Ao pé de qualquer outra série cá do burgo, “Sara” faz figura de Ferrari junto de um Lada. Eurico de Barros dá cinco estrelas à nova série da RTP2.
★★★★★
Não tivesse Sara outras qualidades, bastar-lhe-ia, para entrar na história da televisão em Portugal, a certeira, desopilante e arrasadora sátira ao mundo das telenovelas que contém na sua narrativa. Mas Sara, realizada por Marco Martins em estreia no pequeno ecrã, escrita por este, Ricardo Adolfo e Bruno Nogueira (que teve a ideia original), e com Beatriz Batarda no papel do título e a fazer televisão em Portugal pela primeira vez, tem muitas outras qualidades. Que fazem dela o equivalente de uma revolução na nossa paisagem televisiva. A partir de agora, Sara será a bitola (altíssima) pela qual se passará a medir a ficção portuguesa para televisão. Passa a haver um AS (Antes de Sara) e um DS (Depois de Sara).
Pensada, escrita e rodada como cinema (Marco Martins é o autor dos excelentes Alice e São Jorge) por um grupo de pessoas que, trabalhando umas mais nos filmes, outras em teatro e outras em televisão, juntaram aqui talentos e experiências nestas várias áreas, Sara apresenta, da primeira à última sequência dos seus oito episódios, uma superior qualidade de execução, de unidade e de harmonia visual, narrativa, dramatúrgica e de interpretação; uma impecável coexistência de registos (comédia, paródia, farsa, tragédia), e uma total verosimilhança das situações, da realidade encenada e das personagens, sejam mais veristas ou mais caricaturais e surreais.
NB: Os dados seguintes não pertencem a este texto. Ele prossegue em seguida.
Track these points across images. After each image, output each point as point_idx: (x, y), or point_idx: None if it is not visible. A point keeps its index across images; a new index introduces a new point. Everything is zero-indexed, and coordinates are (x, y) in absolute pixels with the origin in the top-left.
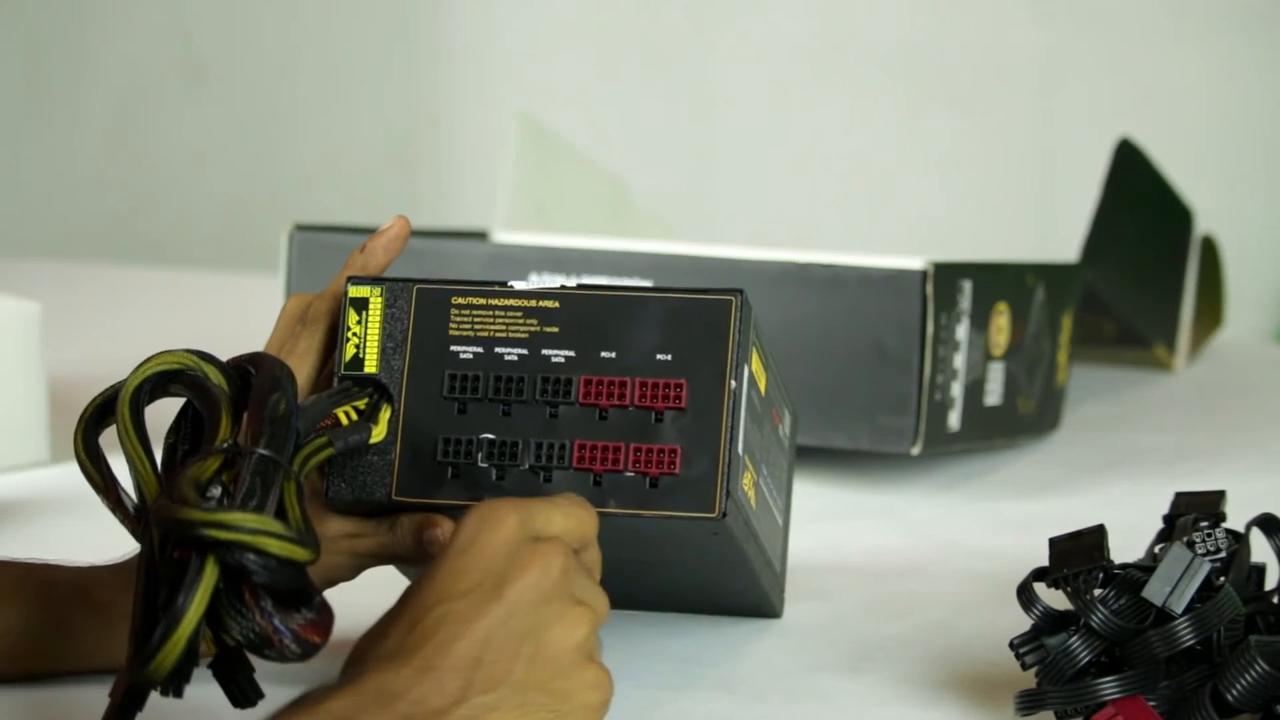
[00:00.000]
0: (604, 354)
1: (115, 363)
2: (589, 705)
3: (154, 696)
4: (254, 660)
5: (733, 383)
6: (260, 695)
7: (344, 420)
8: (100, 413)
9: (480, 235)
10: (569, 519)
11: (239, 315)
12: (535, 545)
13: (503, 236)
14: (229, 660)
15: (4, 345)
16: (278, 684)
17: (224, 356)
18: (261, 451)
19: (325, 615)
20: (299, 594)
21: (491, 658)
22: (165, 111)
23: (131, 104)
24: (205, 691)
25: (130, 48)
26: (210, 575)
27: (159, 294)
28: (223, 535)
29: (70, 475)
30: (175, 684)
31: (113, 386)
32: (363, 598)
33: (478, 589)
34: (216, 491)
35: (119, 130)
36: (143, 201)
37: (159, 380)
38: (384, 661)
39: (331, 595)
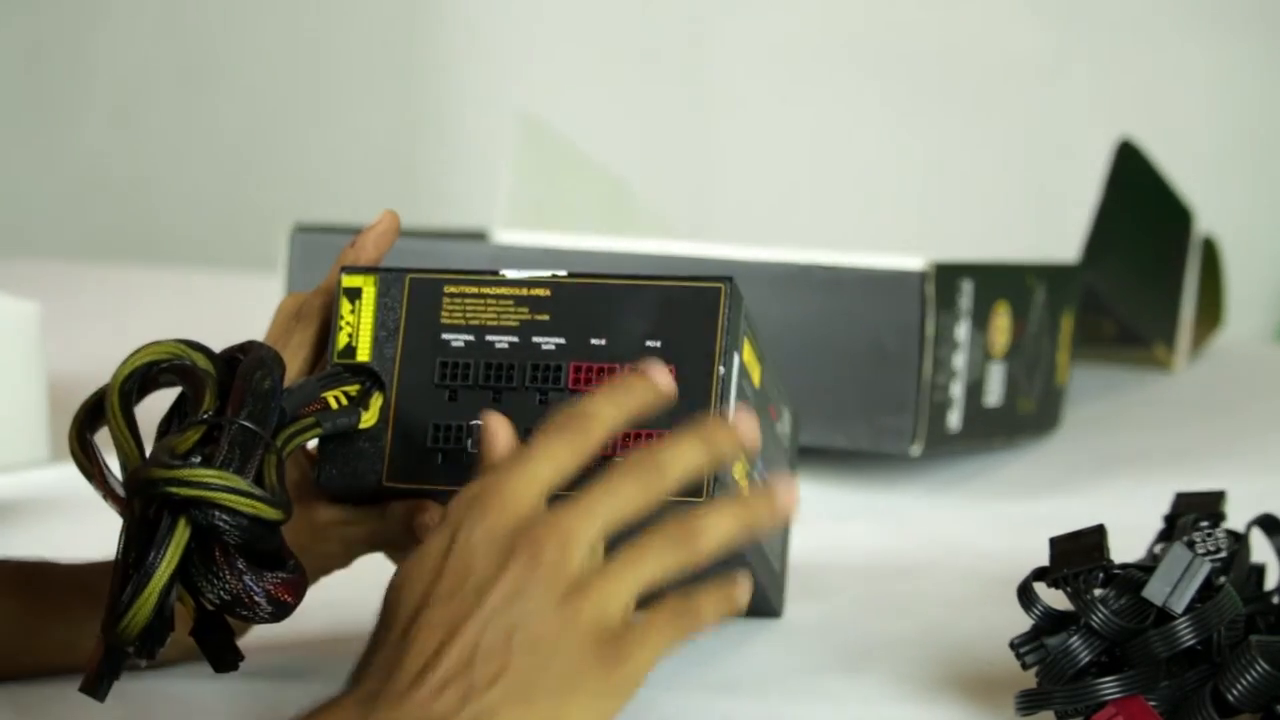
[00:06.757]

Ao pé de qualquer outra série cá do burgo, Sara faz figura de Ferrari junto de um Lada. E há ainda Beatriz Batarda, que incarna Sara Moreno de forma assombrosamente brilhante, sem uma falha de gesto, expressão ou tom, ao longo do tragicómico calvário desta actriz a quem secaram as lágrimas e que parece uma bola de flipper entre confusões e perplexidades profissionais, dramas familiares, safanões emocionais e convulsões íntimas. Sara é uma criação televisiva única e de ruptura, com uma interpretação magistral a irradiar do centro.